HALIFAX Unifor is concerned by the federal government’s decision to divide maintenance work on Halifax-class ships, but hopes for positive news tomorrow.

“The federal government’s decision to split maintenance work on the Halifax-class ships is worrisome as it will have an impact on jobs at the Halifax Shipyard,” said David Baker-Mosher, Unifor-MWF Local 1 president. “However, the Minister of Defence will make an additional announcement tomorrow and we are hopeful this will be positive news for workers at the yard.”

Unifor’s Ships Stay Here campaign has resonated with thousands of Nova Scotians who understand that long-term success at the Halifax Shipyard requires maintaining these good jobs and the skilled workforce over the coming years. Thousands of supporters have signed a petition to Nova Scotia Members of Parliament and distributed and posted lawn signs.

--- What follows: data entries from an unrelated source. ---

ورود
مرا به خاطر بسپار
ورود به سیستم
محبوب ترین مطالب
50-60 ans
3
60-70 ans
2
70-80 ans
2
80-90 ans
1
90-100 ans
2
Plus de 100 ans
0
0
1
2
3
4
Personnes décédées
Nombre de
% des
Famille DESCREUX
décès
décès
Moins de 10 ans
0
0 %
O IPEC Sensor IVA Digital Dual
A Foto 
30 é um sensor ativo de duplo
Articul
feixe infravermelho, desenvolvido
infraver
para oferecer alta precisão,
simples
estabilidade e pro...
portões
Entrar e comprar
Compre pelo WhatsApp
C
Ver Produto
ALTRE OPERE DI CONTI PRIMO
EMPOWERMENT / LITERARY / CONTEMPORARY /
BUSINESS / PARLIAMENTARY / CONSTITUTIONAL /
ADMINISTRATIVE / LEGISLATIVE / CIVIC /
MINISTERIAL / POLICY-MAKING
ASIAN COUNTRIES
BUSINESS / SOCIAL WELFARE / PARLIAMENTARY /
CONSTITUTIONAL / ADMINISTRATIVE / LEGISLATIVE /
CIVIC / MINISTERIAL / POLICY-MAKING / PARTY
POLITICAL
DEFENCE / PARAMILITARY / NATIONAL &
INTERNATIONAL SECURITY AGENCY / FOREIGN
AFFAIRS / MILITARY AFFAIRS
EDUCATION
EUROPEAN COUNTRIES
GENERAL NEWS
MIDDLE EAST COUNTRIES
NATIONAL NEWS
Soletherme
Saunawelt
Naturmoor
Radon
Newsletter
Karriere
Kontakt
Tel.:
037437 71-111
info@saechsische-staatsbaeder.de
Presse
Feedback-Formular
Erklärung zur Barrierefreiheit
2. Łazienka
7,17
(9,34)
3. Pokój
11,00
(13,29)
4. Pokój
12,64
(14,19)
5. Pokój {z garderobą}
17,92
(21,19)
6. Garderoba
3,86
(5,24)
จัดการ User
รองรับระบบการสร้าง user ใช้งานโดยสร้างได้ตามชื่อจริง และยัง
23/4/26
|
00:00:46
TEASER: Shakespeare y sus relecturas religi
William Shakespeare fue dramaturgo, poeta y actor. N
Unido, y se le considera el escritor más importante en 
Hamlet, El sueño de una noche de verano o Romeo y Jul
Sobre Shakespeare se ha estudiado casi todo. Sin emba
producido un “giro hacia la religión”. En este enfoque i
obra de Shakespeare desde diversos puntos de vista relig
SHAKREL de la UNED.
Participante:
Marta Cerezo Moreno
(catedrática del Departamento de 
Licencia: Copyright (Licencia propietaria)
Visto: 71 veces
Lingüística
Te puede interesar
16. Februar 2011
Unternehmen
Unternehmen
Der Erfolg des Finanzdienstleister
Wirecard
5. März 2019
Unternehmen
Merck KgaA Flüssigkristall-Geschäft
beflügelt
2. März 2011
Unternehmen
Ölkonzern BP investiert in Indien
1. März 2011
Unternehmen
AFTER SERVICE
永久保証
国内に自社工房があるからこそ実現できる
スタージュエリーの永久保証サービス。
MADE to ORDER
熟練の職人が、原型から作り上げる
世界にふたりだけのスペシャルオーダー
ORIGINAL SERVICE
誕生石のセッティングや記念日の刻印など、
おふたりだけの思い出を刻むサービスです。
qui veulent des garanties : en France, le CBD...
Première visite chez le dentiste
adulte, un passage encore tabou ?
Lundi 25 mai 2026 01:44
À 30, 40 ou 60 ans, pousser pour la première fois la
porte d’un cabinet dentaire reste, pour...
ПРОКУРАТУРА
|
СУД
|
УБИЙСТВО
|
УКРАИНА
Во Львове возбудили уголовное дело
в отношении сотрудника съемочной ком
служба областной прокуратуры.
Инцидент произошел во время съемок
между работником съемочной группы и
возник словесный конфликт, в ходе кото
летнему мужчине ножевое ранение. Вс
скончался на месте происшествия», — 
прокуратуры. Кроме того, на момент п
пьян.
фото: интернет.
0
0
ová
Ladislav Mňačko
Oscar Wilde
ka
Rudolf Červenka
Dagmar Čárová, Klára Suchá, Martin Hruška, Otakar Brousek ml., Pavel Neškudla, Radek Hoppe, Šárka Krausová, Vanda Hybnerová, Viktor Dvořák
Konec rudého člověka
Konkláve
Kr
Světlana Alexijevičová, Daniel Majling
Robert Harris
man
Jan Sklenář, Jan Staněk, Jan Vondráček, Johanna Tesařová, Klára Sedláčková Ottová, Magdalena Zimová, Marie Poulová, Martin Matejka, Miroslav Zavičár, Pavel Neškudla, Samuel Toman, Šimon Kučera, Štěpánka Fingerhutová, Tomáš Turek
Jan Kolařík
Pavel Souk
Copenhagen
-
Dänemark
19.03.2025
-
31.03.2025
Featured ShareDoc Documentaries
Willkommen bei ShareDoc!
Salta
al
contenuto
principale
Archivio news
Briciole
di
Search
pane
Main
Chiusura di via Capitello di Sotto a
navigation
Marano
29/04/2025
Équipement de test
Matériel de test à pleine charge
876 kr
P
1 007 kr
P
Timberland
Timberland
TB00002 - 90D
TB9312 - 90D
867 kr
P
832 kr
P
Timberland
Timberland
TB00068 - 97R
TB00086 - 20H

“The National Shipbuilding Strategy was designed to avoid boom-bust cycles in the industry,” said Lana Payne, Unifor Atlantic Regional Director. “Local 1 members have extensive experience and great logistical advantages for working on the Halifax-class ships.”

“Our members worked hard to raise awareness about the gap between fabrication contracts through the Ships Stay Here campaign because they know the success of the shipyard requires long-term stability of both shipbuilding programs, employment and skills retention,” said Payne. “We are hopeful the government will respond by addressing the employment gap, preventing hundreds of layoffs.”

Unifor is Canada’s largest union in the private sector, representing 315,000 workers in every major area of the economy. The union advocates for all working people and their rights, fights for equality and social justice in Canada and abroad, and strives to create progressive change for a better future.